For me, this is what makes a framework release useful. It is not just about new syntax or extra APIs. It is about helping developers build cleaner applications and helping teams run those applications more effectively in production.
If you are working in the .NET ecosystem in 2026, ASP.NET Core 10 is definitely a release worth understanding.
FAQ
Is ASP.NET Core 10 worth learning for API developers?
Yes. If you build APIs, ASP.NET Core 10 includes practical improvements like Minimal API validation, OpenAPI 3.1 support, SSE support, better diagnostics, and performance enhancements.

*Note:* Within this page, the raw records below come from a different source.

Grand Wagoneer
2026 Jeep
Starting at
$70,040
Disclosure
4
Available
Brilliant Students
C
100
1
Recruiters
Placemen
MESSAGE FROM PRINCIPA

What is the biggest ASP.NET Core 10 feature?
That depends on your project, but many developers will find built-in Minimal API validation one of the most useful day-to-day improvements.
Does ASP.NET Core 10 improve security?
Yes. Passkey support in ASP.NET Core Identity is one of the most important security-related additions in this release.
Does ASP.NET Core 10 improve performance?
Yes. ASP.NET Core 10 includes improvements like automatic memory pool eviction and other optimizations that help apps use resources more efficiently.